Obviously, as the concentration of CIGS NCs increases, the Jsc linearly increases due to the increasing of interfaces between P3HT and CIGS NCs, whereas the Voc
decreases due to the decreasing of the shunt resistance. Consequently, the best photovoltaic devices with the optimal ratio (P3HT/CIGS NCs) of 60 wt.% can be found, with which the highest Jsc and Voc of approximately 59 μA/cm2 and approximately 0.76 V were measured, yielding the PCE (η) of approximately 0.011% with the FF of 0.25. Figure 3 I-V characteristics and Jsc, Voc, FF, and PCE of pristine and composition mixture of P3HT/CIGS NCs. (a) I-V characteristics with the P3HT/CIGS NC composite layer at different mixing ratios and (b,c) Jsc, Voc, FF, and PCE as the function of the CIGS NCs concentrations. Table 1 Device measurement of P3HT/CIGS NC hybrid solar
#selleck compound randurls[1|1|,|CHEM1|]# cells under AM 1.5 at different mixing ratios CIGS NCs (wt.%) Jsc (μA/cm2) Voc (mV) FF (%) η (%) 0 27 1,100 23.9 0.0071 20 32 1,060 25.9 0.0088 40 41 940 22.2 0.0086 60 59 760 25.1 0.0110 80 53 600 27.6 0.0080 Solvent effects on CIGS NCs/P3HT hybrid solar cells By controlling the morphology of the active layer, the performance of the hybrid solar cell can be enhanced owing to the efficient charge transfer, transport, and collection strongly rely on the separated phases and morphologies in the polymer/NC layer [19]. The nanoscale
morphology of an active layer mainly depends on the film preparation, including the use of AZD1480 ic50 different solvents, mixture of multiple solvents, control of solvent evaporation rate, and drying time oxyclozanide [20]. Here, we investigated the morphology control in the P3HT/CIGS NC layer at different solvents, including chloroform, chlorobenzene, and dichlorobenzene as shown in Figure 4a,b,c, respectively. Comparing the atomic force microscope (AFM) images of chloroform, chlorobenzene, and dichlorobenzene-cast films, the dichlorobenzene-cast film achieves the smallest surface roughness of approximately 10 nm (approximately 25 to 30 nm for chloroform, approximately 40 to 50 nm for chlorobenzene).
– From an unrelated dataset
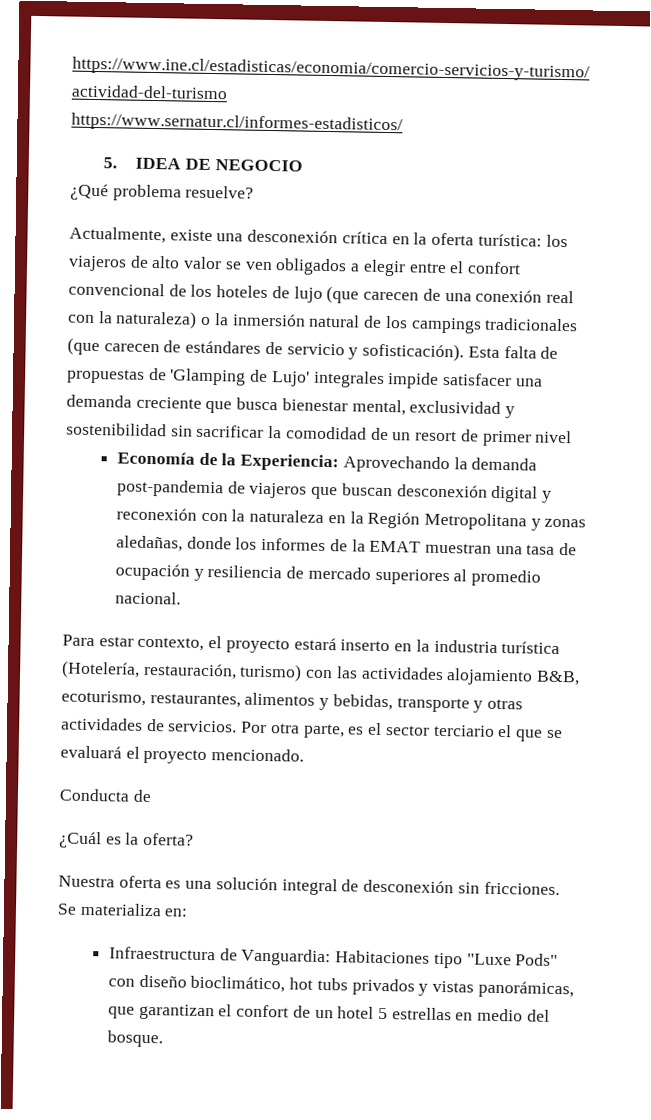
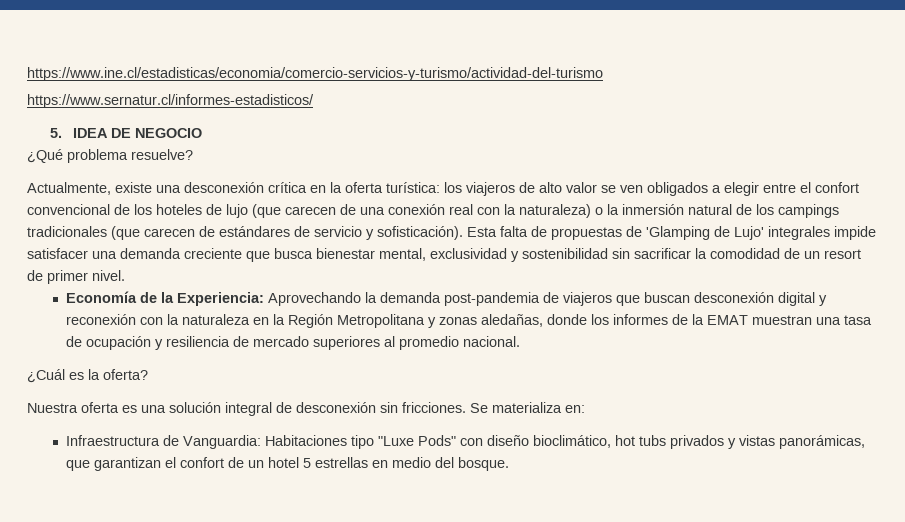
[535,430,573,444] nivel -> [92,270,125,281] nivel.
[62,634,561,655] [61,660,581,686] [61,690,524,713] [61,717,563,742] [60,745,305,765] [59,788,152,803] // Para estar contexto, el proyecto estará inserto en la industria turística (Hotelería, restauración, turismo) con las actividades alojamiento B&B, ecoturismo, restaurantes, alimentos y bebidas, transporte y otras actividades de servicios. Por otra parte, es el sector terciario el que se evaluará el proyecto mencionado. // Conducta de -> (521, 341) none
In order to compare the impact of the different morphologies and its corresponding device performance, all devices were fabricated in unity process except for the option of solvent adopted for spin coating of the active layer. Figure 4e shows a plot of the current density versus voltage for the three devices. Obviously, the Voc decreases from chloroform (1,060 mV), chlorobenzene (920 mV) to dichlorobenzene (760 mV) while the Jsc increases from chloroform (32 μA/cm2), chlorobenzene (40 μA/cm2) to dichlorobenzene (59 μA/cm2). As a result, the dichlorobenzene-based device exhibited the best PCE (0.011%), indicating high converting rate of photons to electrons.